- Theatrical release poster
- Directed by: K. Shankar
- Screenplay by: K. Shankar
- Story by: Ramanujam
- Produced by: Kamakshi Shankar
- Starring: Vijayakanth Prabhu Jayashree Sudha Chandran Jayamala
- Cinematography: M. C. Sekar
- Edited by: K. Shankar V. Devan
- Music by: M. S. Viswanathan
- Production company: Siva Shankar
- Release date: 23 May 1986;
- Running time: 136 minutes
- Country: India
- Language: Tamil

= Nambinar Keduvathillai =

1986 film by K. Shankar

Nambinar Keduvathillai is a 1986 Indian Tamil language devotional film, directed by K. Shankar. The film stars Vijayakanth, Prabhu, Jayashree and Sudha Chandran. It was released on 23 May 1986.

== Production ==
The song "Nambinar" was reportedly shot at the 18 steps of the Sabarimala Temple from 8 to 13 March 1986. Later, the crew was sued by an Ayyappa devotee for seemigly allowing actress Sudha Chandran to enter Sabarimala, at a time when women were not allowed into the temple and argued that her presence diluted the purity of the temple. Director Shankar was let off, but Sudha was fined.
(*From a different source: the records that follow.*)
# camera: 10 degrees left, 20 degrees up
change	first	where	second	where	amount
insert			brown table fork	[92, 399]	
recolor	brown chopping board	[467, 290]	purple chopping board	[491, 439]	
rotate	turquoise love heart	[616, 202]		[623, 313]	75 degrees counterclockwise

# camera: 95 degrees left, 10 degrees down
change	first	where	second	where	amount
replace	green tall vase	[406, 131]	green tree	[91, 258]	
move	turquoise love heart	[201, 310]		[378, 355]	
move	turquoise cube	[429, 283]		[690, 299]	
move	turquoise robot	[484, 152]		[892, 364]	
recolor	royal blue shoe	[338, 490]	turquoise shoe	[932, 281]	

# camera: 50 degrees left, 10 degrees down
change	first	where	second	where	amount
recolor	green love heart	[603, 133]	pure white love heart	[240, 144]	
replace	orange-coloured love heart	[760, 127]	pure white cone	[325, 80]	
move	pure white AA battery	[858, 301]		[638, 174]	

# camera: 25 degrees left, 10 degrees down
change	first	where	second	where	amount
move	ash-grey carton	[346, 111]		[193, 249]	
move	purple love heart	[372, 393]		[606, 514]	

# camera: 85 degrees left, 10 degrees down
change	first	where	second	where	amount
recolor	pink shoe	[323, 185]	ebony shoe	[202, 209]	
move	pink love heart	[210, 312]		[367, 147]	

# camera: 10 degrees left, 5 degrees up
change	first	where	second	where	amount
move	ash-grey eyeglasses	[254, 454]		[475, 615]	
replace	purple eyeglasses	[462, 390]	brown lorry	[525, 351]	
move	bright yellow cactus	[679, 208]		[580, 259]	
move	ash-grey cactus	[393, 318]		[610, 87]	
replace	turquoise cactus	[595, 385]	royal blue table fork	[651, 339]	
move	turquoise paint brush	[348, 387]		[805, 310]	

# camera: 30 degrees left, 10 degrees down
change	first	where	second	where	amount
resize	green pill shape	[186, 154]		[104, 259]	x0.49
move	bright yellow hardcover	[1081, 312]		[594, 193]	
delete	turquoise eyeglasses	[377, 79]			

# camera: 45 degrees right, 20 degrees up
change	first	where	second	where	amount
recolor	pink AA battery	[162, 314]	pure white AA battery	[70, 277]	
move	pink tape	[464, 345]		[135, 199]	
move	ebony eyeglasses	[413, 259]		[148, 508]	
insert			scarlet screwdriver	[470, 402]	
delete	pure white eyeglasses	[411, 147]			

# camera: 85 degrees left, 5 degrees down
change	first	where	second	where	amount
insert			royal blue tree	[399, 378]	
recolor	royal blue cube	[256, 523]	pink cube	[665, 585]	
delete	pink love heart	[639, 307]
Later it was reported that the song was actually shot in Madras on a set constructed to resemble the Sabarimala Temple.

== Soundtrack ==
The soundtrack was composed by M. S. Viswanathan.

Track listing
| No. | Title | Singer(s) | Length |
|---|---|---|---|
| 1. | "Nambinar" | K. J. Yesudas, Vani Jairam |  |
| 2. | "Gokula Kanna" | K. S. Chithra |  |
| 3. | "Jyothisa Roobane" | K. S. Chithra |  |
| 4. | "Aethriya Deepathai" | Vani Jairam |  |
| 5. | "Swamiye Saranam" | Sirkazhi Govindarajan |  |
| 6. | "Pathinettam Padikale" | M. S. Viswanathan |  |

== Critical reception ==
Anna praised the acting, humour, music, cinematography and direction.